The second most predictive feature of misdiagnosis identified in this study was unstable self-image. Previous literature has shown that an unstable sense of self is associated with frequent changes in diagnosis, and often linked to complex and unstable personality characteristics [53]. The high ranking of self-image stability could, however, be a result of the high comorbidity rates between BD and other disorders featuring unstable self-image that were not evaluated by the diagnostic interview used in this study, such as borderline personality disorder [54]. This is especially important considering that such disorders may share a high number of similarities with BD, leading to frequent misdiagnoses [55,56]. The 2 additional symptoms that are ranked high in terms of predictive value for misdiagnosis in this analysis regard reckless spending and increased sexual activity, representing reckless or impulsive behavior, which are included in the diagnostic criteria of both BD and borderline personality disorder [17].

Finally, among the top predictors of misdiagnosis were 3 variables related to psychiatric history, including psychiatrist involvement in the diagnosis, age at depression diagnosis, and age at BD diagnosis.
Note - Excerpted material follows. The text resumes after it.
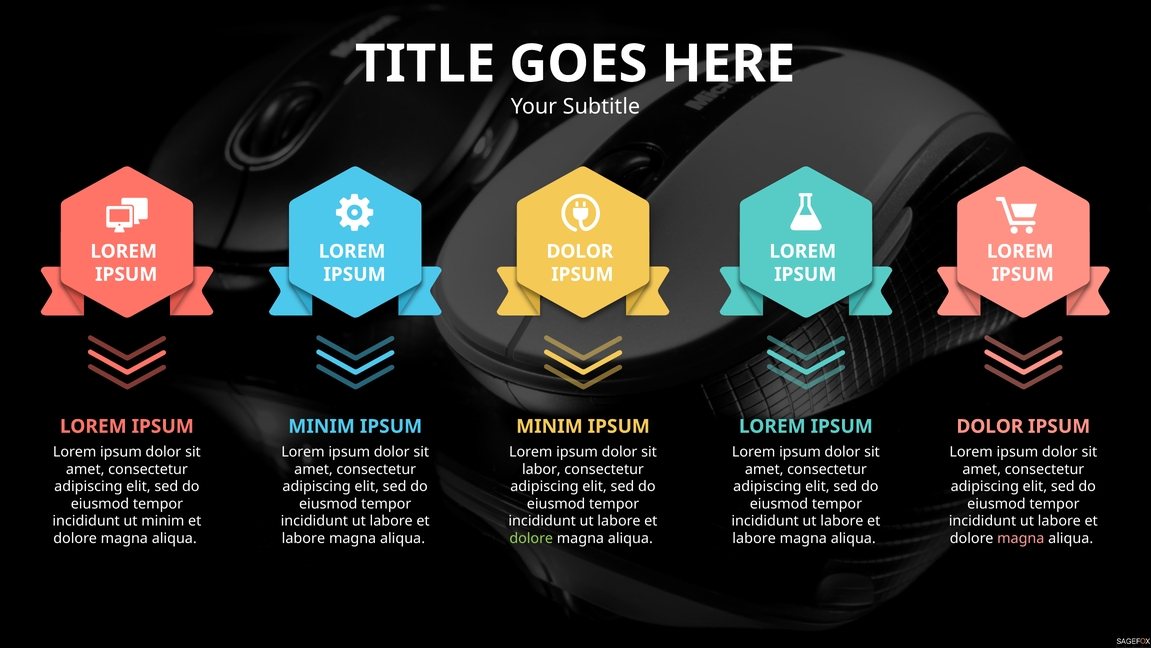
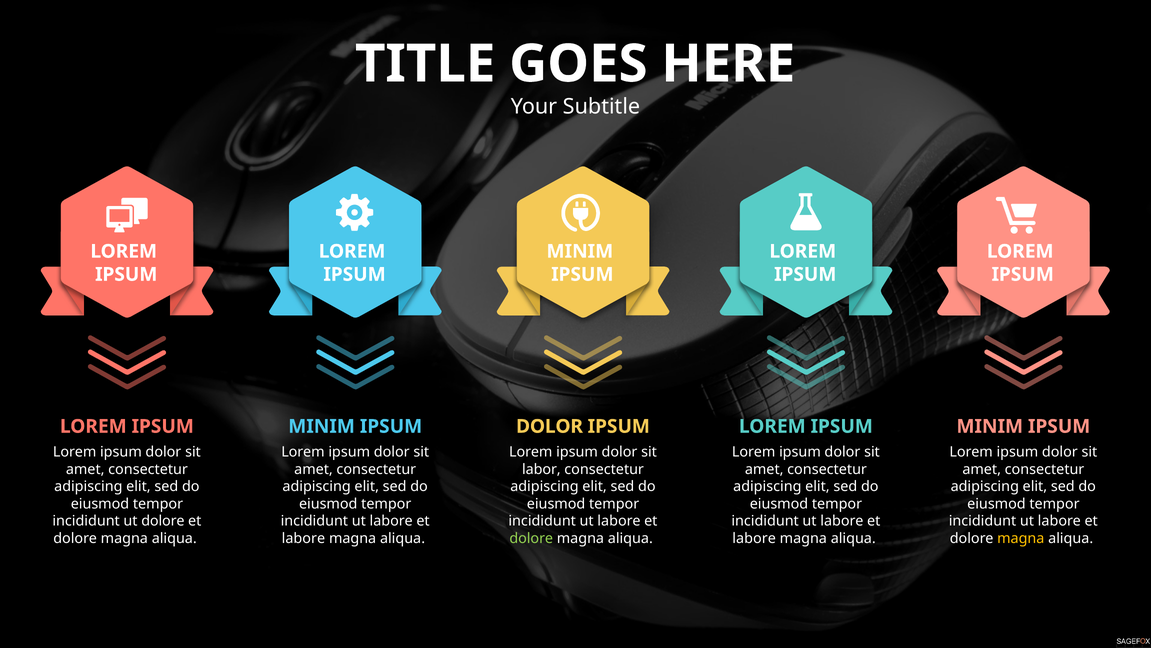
DOLOR at (580, 251): DOLOR -> MINIM
MINIM at (549, 426): MINIM -> DOLOR
DOLOR at (990, 426): DOLOR -> MINIM
ut minim: minim -> dolore
magna at (1021, 538) colour: pink -> yellow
Interestingly, the models attributed a higher risk of misdiagnosis to individuals whose depression was diagnosed by a psychiatrist. This may be caused by the fact that patients at high risk of misdiagnosis, such as those with more complex symptom presentation or suspected comorbidities, are usually referred to secondary care, following the National Institute for Health and Care Excellence (NICE) guidelines [57]. However, this finding should be interpreted with caution, as diagnoses made by psychiatrists are generally more accurate than those derived from the CIDI. Also, participants who received a diagnosis of a mood disorder at an older age, or not at all, were more likely to be misdiagnosed. This finding is surprising, as previous literature suggests that the severity and impact of symptoms decline with age, with 86% of patients with BD diagnosed by the age of 25 [58]. However, it is possible that due to milder symptoms, patients who are older may remain undiagnosed for longer periods of time.


Analysis of participants with a mismatch between their self-reported formal diagnosis and the CIDI outcome revealed several predictors of help-seeking related to patients’ mental health history and symptoms.

The most predictive feature was time since last spoken to a GP at baseline, with patients who had visited their GP more recently being more likely to seek help. Interestingly, that was not the case for the time since last spoken to a psychiatrist, likely due to most participants not being under secondary care and the long waiting times for psychiatric assessment [59]. In line with previous literature [60], these findings indicate that help-seeking was also associated with more severe psychiatric symptoms and having a previous diagnosis of mood disorder. Similarly, participants seeking help reported lower well-being, feeling more worthless, and more functional impairment in carrying out daily tasks and at work caused by symptoms and sleep problems.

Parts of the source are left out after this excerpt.